The album was highly praised by Pitchfork, who hailed the album as the best of 2003, as well as placing the songs "I Need Your Love" at number 323 and "House of Jealous Lovers" at number 16 on their best songs of the 2000s countdown. Resident Advisor ranked the album at number 35 on their list of the best albums of the decade.

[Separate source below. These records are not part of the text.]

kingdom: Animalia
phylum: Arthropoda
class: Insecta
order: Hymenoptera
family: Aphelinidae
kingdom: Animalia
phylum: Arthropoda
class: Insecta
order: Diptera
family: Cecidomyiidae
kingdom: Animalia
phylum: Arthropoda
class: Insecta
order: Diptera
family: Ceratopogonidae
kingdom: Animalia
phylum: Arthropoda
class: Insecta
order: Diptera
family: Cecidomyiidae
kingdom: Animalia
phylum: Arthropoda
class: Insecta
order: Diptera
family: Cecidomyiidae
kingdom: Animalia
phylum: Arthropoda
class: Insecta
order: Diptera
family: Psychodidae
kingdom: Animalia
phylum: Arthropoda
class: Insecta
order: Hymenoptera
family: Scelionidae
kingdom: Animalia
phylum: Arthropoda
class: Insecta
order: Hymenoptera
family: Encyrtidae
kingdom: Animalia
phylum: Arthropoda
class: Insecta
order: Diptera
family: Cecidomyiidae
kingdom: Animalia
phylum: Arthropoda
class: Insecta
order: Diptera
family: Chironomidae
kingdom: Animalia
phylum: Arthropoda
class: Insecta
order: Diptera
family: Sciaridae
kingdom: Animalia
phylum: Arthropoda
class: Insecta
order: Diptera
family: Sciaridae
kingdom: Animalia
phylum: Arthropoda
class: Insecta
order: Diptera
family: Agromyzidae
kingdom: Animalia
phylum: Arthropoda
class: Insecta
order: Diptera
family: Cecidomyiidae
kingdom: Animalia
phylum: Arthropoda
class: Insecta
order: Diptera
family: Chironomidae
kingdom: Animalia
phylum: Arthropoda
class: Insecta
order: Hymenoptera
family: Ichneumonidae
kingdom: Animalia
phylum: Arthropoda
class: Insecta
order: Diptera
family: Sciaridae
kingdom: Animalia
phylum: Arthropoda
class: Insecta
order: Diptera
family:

The song "House of Jealous Lovers" was also ranked sixth on NMEs list of the top 100 tracks of the decade.

Professional ratings
Aggregate scores
| Source | Rating |
| Metacritic | 76/100 |
Review scores
| Source | Rating |
| AllMusic | Star |
| Entertainment Weekly | B+ |
| The Guardian | Star |
| Los Angeles Times | Star Half star |
| NME | 9/10 |
| Pitchfork | 9.0/10 |
| Q | Star |
| Rolling Stone | Star |
| Spin | B− |
| The Village Voice | A− |

==Track listing==

| No. | Title | Writer(s) | Length |
|---|---|---|---|
| 1. | "Olio" |  | 5:20 |
| 2. | "Heaven" |  | 3:47 |
| 3. | "Open Up Your Heart" |  | 5:22 |
| 4. | "I Need Your Love" | Tim Goldsworthy; Jenner; James Murphy; Roccoforte; Safer; | 4:39 |
| 5. | "The Coming of Spring" |  | 2:42 |
| 6. | "House of Jealous Lovers" |  | 5:04 |
| 7. | "Echoes" |  | 3:06 |
| 8. | "Killing" | Goldsworthy; Jenner; Murphy; Roccoforte; Safer; | 3:37 |
| 9. | "Sister Saviour" | Goldsworthy; Jenner; Murphy; Roccoforte; Safer; | 3:51 |
| 10. | "Love Is All" |  | 4:26 |
| 11. | "Infatuation" |  | 5:01 |

== Personnel ==
All personnel adapted from album liner notes.

The Rapture
- Gabriel Andruzzi – saxophone, percussion
- Luke Jenner – vocals, guitar, keyboards, percussion
- Vito Roccoforte – drums, percussion
- Matt Safer – vocals, bass guitar, keyboards, percussion

Additional musicians
- Pete Cafarella – additional keyboards
- Tyler Brodie – backing vocals (track 6)
- Amber Lasciak – backing vocals (track 6)
- Mandy Stein – backing vocals (track 6)
- Helen Stickler – backing vocals (track 6)

Technical personnel
- The DFA – production
- Tim Goldsworthy – programming, multi instruments, engineering, mixing
- James Murphy – programming, multi instruments, engineering, mixing

==Charts==

| Chart (2003) | Peak position |
|---|---|
| French Albums (SNEP) | 52 |
| Swedish Albums (Sverigetopplistan) | 55 |
| UK Albums (Official Charts) | 32 |
| UK Rock & Metal Albums (Official Charts) | 4 |
| US Billboard 200 | 121 |
| US Heatseekers Albums (Billboard) | 2 |

==Use of songs in other media==
- "Echoes" appeared in the 2007 comedy Superbad, and is the theme song for the British drama Misfits.
- "Killing" was featured in the 2005 video game True Crime: New York City.
- "House of Jealous Lovers" was featured as part of the soundtrack for NBA 2K15.